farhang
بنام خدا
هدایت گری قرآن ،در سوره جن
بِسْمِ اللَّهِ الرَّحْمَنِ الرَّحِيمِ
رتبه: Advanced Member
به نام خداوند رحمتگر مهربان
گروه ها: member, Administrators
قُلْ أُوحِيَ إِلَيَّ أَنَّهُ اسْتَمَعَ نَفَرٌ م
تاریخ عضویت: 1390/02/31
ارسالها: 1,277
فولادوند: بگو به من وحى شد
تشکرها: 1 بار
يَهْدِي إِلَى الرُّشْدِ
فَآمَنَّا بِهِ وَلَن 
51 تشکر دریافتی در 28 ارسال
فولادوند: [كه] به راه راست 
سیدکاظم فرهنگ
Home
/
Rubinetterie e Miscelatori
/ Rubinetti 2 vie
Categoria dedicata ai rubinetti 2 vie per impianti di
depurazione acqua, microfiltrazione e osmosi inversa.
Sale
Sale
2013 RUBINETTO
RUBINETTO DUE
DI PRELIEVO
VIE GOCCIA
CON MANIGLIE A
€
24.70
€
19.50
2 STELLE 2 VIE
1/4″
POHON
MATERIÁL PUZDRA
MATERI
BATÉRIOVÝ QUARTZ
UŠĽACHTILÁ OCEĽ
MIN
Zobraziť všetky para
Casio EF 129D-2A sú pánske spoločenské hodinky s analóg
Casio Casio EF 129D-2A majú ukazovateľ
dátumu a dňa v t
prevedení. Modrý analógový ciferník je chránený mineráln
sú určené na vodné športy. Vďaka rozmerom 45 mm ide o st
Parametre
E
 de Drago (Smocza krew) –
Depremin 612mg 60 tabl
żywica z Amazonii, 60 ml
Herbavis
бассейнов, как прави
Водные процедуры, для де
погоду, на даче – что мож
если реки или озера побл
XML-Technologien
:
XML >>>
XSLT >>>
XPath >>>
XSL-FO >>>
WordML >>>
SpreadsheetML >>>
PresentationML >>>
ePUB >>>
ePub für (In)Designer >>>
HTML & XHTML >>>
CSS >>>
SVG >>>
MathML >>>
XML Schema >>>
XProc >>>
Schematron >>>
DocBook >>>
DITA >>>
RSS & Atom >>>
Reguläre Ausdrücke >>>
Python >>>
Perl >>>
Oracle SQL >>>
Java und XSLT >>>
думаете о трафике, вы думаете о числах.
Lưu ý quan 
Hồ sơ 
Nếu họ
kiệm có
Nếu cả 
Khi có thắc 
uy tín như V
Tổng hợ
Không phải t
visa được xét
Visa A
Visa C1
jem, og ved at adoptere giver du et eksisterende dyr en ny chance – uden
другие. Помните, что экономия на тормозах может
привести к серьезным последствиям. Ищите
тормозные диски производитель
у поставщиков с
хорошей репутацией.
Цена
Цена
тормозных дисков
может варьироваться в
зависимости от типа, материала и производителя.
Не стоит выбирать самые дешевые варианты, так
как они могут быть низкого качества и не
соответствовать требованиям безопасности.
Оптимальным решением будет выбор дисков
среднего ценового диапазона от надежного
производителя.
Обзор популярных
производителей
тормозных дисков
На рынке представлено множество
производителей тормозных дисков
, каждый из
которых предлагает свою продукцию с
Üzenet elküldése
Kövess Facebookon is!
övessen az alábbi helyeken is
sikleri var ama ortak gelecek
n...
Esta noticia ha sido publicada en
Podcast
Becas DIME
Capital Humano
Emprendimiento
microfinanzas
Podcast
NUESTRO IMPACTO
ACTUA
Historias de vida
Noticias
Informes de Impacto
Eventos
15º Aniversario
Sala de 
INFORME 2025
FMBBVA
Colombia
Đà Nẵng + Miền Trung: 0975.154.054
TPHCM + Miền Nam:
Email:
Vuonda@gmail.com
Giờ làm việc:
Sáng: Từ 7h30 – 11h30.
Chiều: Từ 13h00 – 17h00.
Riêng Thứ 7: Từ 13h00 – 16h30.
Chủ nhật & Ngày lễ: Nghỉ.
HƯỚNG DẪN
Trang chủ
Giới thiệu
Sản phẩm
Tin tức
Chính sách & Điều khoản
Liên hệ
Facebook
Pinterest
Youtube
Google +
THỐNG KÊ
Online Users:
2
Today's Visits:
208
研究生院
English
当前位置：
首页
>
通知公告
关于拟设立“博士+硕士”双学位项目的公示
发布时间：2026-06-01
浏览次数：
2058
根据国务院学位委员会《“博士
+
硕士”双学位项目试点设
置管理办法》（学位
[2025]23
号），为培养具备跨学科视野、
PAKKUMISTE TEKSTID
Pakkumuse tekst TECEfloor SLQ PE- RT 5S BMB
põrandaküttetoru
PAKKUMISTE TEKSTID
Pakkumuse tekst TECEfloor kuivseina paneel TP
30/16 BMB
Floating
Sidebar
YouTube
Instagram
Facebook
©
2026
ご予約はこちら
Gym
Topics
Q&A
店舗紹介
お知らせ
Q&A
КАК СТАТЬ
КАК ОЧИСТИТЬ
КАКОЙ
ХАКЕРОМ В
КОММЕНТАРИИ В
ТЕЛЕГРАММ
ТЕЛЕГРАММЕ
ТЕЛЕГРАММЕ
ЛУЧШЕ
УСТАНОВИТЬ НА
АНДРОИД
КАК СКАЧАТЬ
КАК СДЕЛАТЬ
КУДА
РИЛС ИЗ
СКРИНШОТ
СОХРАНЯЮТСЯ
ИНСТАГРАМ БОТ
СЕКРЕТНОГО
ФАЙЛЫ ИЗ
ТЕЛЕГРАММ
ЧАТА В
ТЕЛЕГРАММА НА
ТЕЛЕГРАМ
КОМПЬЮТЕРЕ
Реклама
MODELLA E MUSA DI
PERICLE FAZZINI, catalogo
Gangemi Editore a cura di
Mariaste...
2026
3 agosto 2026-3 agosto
========
- Problem to solve: Convert the text of the entries, from its first line through the line containing "Casio EF 129D-2A sú", inclusive, into a numbered list with blank lines omitted.

- Answer to this exercise:
1. farhang
2. بنام خدا
3. هدایت گری قرآن ،در سوره جن
4. بِسْمِ اللَّهِ الرَّحْمَنِ الرَّحِيمِ
5. رتبه: Advanced Member
6. به نام خداوند رحمتگر مهربان
7. گروه ها: member, Administrators
8. قُلْ أُوحِيَ إِلَيَّ أَنَّهُ اسْتَمَعَ نَفَرٌ م
9. تاریخ عضویت: 1390/02/31
10. ارسالها: 1,277
11. فولادوند: بگو به من وحى شد
12. تشکرها: 1 بار
13. يَهْدِي إِلَى الرُّشْدِ
14. فَآمَنَّا بِهِ وَلَن 
15. 51 تشکر دریافتی در 28 ارسال
16. فولادوند: [كه] به راه راست 
17. سیدکاظم فرهنگ
18. Home
19. /
20. Rubinetterie e Miscelatori
21. / Rubinetti 2 vie
22. Categoria dedicata ai rubinetti 2 vie per impianti di
23. depurazione acqua, microfiltrazione e osmosi inversa.
24. Sale
25. Sale
26. 2013 RUBINETTO
27. RUBINETTO DUE
28. DI PRELIEVO
29. VIE GOCCIA
30. CON MANIGLIE A
31. €
32. 24.70
33. €
34. 19.50
35. 2 STELLE 2 VIE
36. 1/4″
37. POHON
38. MATERIÁL PUZDRA
39. MATERI
40. BATÉRIOVÝ QUARTZ
41. UŠĽACHTILÁ OCEĽ
42. MIN
43. Zobraziť všetky para
44. Casio EF 129D-2A sú pánske spoločenské hodinky s analóg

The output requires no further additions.